Rookie linebacker Carter Coughlin, a seventh-round pick by the Giants out of the University of Minnesota, received the 2020 Big Ten Medal of Honor for the Golden Gophers.

The award is given annually to a top female and male student-athlete at each conference school. This year, the Big 10 celebrated the 106th anniversary of the award, which pre-dates many of the biggest national awards, including the Heisman Trophy and Naismith Award.

Notable winners include NFL all-time passing yards and touchdown leader Drew Brees (Purdue, 2001); 10-time NCAA basketball champion head coach John Wooden (Purdue, 1932); Pro Football Hall of Fame coach Tony Dungy (Minnesota, 1977); former Yankees manager and catcher Joe Girardi (Northwestern, 1986); Pro Football Hall of Fame quarterback Bob Griese (Purdue, 1967); and Basketball Hall of Famer Jerry Lucas (Ohio State, 1963).

With the award, Coughlin continues a rich line of football heritage at Minnesota.

His father, Robert, played football there from 1986-90 and was a two-year letter-winner.
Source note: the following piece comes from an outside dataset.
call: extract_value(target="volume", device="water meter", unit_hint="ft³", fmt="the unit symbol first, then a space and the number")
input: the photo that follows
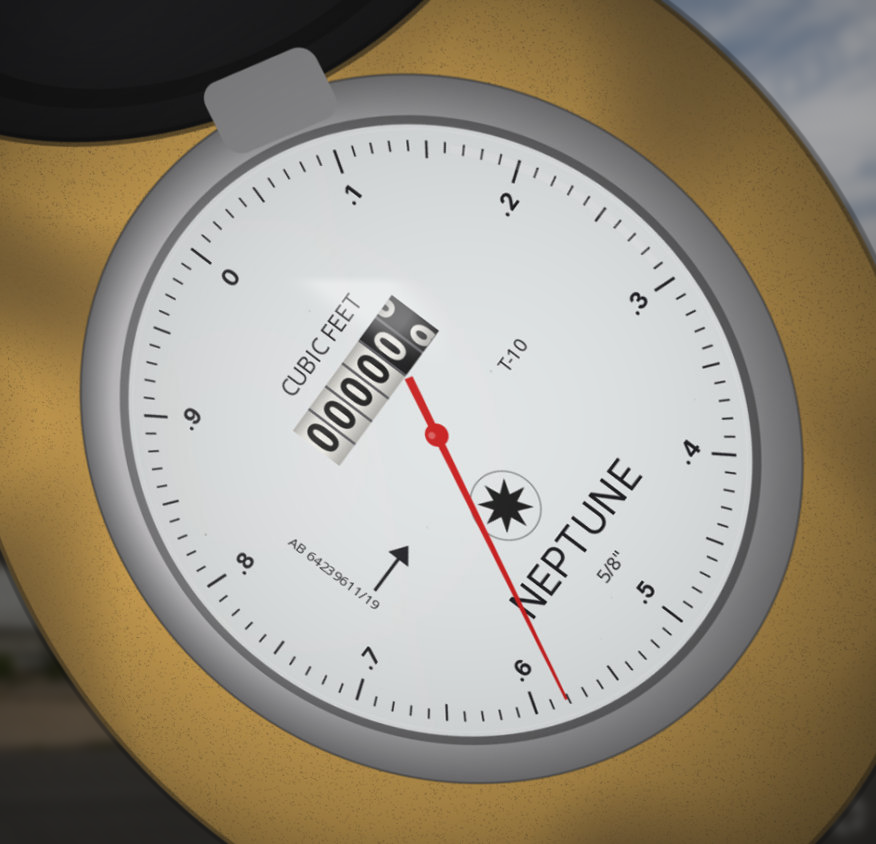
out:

His mother, Jennie (Moe), played tennis for the Gophers from 1989-92 and was a three-time all-conference selection and two-time team MVP. His grandfather, Tom Moe, lettered from 1957-59 and later served as interim athletic director for the Maroon and Gold for three years (1999-2002). His uncle, Mike Moe, lettered for Minnesota in the 1980s.

Coughlin finished his college career ranked third in school history with 22.5 sacks and fourth with 40 tackles for loss. In 2019, under Big Ten Coach of the Year P.J. Fleck, the Gophers won 11 games for the first time since 1904.

Minnesota also won seven Big Ten games for the first time in school history, beat two top-10 teams, won a Jan. 1 bowl game and ended the season ranked No. 10.

"I grew up a Gopher fan since the day I came out of the womb," Coughlin said. "For me, I took a lot of pride in the University of Minnesota. Being a Gopher fan for a while, it was kind of tough sometimes because there were a lot of years where it was down and then you would catch a glimmer of hope and it would go back down.

"When I was deciding where I wanted to go to school, I decided I wanted to be a part of making Minnesota as great as the days when my grandpa played and they were winning championships and all that kind of stuff. From that aspect, I had pride at Minnesota, and I decided I wanted to be a part of building the program."